INPUT FOR THIS TASK section start

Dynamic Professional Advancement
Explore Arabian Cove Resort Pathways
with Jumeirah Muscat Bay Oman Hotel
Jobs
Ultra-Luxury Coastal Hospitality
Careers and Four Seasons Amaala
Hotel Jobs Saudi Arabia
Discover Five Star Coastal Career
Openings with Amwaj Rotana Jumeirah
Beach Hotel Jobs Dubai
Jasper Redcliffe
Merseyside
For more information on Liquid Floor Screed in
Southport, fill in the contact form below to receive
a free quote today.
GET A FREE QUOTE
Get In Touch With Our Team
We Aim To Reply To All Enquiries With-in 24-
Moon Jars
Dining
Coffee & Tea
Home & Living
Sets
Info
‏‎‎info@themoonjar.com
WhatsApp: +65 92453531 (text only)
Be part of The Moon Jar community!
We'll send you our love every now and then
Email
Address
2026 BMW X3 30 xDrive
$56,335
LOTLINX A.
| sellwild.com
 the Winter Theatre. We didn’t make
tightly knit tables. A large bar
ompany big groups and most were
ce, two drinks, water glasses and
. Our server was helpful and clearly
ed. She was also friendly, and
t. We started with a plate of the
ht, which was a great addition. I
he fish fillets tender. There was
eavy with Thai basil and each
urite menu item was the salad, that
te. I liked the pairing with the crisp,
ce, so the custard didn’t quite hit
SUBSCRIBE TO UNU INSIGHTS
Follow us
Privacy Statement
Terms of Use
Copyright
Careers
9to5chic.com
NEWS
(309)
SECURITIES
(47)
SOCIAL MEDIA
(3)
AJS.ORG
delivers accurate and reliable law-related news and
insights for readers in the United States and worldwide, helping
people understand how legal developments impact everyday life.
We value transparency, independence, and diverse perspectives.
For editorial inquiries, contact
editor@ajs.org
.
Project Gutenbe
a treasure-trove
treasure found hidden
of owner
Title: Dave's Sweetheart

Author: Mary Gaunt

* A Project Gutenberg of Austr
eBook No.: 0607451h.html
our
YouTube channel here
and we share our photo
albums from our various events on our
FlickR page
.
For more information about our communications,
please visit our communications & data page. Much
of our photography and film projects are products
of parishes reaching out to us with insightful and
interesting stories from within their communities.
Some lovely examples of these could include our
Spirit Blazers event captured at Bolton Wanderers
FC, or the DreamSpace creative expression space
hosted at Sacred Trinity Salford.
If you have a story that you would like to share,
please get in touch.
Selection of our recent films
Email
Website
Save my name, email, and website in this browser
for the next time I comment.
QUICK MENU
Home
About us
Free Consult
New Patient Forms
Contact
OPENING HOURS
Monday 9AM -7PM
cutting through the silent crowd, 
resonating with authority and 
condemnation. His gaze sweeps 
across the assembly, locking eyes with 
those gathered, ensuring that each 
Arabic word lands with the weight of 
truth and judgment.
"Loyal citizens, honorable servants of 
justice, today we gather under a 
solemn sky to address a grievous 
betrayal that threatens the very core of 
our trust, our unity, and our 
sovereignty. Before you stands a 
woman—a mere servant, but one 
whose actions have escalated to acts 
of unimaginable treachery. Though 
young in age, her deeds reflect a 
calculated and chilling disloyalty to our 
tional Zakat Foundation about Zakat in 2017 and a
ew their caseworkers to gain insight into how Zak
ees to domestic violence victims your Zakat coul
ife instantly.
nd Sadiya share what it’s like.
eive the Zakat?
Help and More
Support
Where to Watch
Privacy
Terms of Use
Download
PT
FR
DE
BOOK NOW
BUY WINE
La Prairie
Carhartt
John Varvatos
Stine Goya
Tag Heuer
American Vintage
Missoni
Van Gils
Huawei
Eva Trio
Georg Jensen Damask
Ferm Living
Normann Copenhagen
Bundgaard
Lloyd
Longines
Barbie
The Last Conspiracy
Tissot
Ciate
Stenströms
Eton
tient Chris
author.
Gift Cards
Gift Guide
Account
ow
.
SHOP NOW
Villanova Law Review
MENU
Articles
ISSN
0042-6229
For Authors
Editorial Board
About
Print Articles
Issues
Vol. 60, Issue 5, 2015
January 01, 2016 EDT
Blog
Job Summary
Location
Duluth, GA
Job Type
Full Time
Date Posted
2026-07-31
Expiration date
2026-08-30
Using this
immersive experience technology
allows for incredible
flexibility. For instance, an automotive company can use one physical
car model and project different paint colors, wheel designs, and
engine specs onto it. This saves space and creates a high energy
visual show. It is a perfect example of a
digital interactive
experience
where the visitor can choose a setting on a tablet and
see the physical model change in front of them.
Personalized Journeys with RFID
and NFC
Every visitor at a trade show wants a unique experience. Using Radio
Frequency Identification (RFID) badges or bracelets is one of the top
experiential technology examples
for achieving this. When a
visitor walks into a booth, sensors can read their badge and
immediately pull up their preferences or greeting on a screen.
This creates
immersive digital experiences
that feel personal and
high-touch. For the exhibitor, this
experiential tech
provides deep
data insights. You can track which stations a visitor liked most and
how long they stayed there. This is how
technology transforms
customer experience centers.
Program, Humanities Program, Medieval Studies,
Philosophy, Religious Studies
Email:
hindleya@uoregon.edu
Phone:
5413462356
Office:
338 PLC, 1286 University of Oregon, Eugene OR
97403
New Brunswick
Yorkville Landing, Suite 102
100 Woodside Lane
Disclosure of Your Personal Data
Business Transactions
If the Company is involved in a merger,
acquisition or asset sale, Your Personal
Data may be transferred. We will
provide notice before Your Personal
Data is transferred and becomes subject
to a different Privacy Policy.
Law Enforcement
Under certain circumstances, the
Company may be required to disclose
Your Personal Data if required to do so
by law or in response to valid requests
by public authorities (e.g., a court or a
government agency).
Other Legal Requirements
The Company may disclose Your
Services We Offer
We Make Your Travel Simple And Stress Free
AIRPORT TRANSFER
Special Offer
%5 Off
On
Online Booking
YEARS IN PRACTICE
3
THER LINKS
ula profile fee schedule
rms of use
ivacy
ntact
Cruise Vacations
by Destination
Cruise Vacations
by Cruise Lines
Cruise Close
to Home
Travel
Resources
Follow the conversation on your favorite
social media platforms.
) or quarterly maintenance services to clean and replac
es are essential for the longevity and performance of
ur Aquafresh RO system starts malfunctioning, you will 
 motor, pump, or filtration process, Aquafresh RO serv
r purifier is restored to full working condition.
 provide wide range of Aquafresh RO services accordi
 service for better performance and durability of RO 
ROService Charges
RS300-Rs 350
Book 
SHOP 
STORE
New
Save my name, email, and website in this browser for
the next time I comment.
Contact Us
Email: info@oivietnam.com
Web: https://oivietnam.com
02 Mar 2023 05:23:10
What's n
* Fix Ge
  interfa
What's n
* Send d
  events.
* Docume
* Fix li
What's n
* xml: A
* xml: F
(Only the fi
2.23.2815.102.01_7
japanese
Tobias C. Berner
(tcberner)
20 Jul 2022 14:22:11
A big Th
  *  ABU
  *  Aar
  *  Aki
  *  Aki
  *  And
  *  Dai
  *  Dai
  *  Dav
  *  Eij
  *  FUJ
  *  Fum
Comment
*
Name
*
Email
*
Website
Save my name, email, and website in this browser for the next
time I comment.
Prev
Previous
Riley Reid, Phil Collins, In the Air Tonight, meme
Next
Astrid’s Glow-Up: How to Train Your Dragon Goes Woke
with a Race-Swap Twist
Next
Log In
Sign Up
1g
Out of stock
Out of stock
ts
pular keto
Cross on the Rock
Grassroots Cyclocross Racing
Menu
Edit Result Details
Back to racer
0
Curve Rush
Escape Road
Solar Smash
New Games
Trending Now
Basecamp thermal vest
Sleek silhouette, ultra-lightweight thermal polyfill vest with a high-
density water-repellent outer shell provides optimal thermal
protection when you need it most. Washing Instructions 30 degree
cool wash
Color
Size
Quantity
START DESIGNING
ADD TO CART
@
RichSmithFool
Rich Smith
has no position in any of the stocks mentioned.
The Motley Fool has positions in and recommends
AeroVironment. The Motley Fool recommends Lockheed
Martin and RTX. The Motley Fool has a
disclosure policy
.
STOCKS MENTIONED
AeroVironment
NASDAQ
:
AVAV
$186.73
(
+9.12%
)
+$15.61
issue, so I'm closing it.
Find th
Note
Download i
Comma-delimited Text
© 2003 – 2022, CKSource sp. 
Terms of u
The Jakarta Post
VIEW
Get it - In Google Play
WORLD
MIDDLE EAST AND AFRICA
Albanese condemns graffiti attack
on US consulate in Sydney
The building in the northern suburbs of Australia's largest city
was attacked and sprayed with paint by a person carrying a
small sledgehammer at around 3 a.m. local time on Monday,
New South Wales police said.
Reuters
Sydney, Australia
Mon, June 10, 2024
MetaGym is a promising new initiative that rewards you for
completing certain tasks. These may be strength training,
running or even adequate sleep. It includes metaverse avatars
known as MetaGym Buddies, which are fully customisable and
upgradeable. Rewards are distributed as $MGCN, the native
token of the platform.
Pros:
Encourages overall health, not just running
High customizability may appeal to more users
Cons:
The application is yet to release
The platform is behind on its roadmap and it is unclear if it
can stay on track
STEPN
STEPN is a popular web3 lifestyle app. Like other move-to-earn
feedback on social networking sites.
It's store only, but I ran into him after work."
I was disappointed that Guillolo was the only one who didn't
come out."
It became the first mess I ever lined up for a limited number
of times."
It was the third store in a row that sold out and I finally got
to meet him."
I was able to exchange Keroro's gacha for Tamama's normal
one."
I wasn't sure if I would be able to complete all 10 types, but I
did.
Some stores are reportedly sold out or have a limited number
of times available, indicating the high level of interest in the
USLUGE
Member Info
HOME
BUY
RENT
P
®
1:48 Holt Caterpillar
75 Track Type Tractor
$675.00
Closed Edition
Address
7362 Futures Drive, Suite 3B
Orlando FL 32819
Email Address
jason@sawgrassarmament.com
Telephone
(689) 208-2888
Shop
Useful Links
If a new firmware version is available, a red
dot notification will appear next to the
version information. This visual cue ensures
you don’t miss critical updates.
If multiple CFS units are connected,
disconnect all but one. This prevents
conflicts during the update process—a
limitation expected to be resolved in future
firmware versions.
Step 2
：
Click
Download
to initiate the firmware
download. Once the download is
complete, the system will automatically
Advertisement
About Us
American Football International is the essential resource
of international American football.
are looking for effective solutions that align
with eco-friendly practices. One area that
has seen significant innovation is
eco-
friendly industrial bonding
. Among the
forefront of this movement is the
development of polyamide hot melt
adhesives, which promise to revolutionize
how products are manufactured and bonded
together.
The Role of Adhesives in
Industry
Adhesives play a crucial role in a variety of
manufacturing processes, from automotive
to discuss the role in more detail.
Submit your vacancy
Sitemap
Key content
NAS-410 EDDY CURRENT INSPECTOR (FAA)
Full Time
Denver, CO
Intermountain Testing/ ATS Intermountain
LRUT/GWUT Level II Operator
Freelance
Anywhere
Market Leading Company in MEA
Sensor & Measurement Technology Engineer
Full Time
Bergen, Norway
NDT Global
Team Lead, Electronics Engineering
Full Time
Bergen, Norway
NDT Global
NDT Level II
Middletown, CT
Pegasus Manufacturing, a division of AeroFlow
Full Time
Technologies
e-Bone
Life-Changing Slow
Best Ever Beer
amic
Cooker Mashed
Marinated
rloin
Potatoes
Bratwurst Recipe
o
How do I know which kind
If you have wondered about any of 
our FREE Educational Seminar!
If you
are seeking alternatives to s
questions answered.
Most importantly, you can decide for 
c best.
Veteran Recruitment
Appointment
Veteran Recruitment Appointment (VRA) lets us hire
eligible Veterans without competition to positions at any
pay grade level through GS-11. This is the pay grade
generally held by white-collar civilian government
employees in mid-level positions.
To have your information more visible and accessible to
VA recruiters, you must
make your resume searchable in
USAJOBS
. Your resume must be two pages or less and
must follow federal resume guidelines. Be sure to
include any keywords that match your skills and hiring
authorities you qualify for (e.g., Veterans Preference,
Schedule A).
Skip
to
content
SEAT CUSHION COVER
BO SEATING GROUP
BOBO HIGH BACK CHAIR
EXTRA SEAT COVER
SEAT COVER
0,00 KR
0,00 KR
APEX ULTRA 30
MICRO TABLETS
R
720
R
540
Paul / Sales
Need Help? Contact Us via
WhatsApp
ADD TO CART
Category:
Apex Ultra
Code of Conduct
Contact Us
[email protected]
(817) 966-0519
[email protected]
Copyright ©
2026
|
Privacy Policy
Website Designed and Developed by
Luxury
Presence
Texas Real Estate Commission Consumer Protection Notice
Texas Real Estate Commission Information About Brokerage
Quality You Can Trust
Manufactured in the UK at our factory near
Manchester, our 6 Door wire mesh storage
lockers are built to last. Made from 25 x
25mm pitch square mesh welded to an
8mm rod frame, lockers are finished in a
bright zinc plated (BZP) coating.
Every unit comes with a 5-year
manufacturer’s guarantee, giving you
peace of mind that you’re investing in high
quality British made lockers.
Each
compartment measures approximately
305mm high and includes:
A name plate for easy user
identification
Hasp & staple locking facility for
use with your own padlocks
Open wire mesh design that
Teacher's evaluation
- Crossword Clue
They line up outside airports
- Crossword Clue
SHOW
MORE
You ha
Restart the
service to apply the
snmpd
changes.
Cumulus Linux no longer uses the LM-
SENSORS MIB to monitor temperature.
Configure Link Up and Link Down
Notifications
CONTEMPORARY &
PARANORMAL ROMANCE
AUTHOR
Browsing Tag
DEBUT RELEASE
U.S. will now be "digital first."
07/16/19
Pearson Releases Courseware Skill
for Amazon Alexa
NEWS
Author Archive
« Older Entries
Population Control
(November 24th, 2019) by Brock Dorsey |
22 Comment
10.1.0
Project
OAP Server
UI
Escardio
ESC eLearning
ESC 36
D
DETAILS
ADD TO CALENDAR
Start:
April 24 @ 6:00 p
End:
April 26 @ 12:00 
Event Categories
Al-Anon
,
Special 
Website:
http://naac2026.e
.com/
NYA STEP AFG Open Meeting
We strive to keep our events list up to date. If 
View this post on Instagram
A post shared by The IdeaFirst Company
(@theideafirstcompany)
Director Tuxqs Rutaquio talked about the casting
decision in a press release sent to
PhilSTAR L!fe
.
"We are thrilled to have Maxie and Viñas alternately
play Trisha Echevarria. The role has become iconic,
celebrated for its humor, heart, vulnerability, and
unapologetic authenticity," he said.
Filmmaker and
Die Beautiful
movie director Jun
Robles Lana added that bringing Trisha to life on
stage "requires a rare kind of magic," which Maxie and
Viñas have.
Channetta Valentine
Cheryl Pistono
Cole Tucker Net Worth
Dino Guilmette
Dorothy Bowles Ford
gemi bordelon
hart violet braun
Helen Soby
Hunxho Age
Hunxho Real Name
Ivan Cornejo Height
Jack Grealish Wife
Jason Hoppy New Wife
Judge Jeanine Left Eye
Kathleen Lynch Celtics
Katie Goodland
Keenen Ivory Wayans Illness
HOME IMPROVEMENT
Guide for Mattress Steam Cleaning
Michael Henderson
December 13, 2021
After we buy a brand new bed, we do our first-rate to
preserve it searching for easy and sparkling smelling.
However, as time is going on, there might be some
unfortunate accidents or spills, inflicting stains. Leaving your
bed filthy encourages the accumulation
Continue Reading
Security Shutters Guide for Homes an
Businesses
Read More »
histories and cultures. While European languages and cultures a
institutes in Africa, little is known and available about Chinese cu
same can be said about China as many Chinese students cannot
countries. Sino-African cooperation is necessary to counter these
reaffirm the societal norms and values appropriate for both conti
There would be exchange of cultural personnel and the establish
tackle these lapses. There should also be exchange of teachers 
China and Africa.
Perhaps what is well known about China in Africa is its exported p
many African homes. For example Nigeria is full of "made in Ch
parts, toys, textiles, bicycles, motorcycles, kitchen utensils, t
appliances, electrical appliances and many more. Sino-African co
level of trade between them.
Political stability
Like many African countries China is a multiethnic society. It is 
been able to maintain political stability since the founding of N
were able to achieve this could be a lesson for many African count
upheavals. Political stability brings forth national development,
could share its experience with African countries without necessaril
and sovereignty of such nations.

INPUT FOR THIS TASK section end

WHAT TO DO >>
Only the lines from the beginning of the material through the line with "Southport, fill in" should appear in the answer, each copied exactly.

ANSWER SECTION >>
Dynamic Professional Advancement
Explore Arabian Cove Resort Pathways
with Jumeirah Muscat Bay Oman Hotel
Jobs
Ultra-Luxury Coastal Hospitality
Careers and Four Seasons Amaala
Hotel Jobs Saudi Arabia
Discover Five Star Coastal Career
Openings with Amwaj Rotana Jumeirah
Beach Hotel Jobs Dubai
Jasper Redcliffe
Merseyside
For more information on Liquid Floor Screed in
Southport, fill in the contact form below to receive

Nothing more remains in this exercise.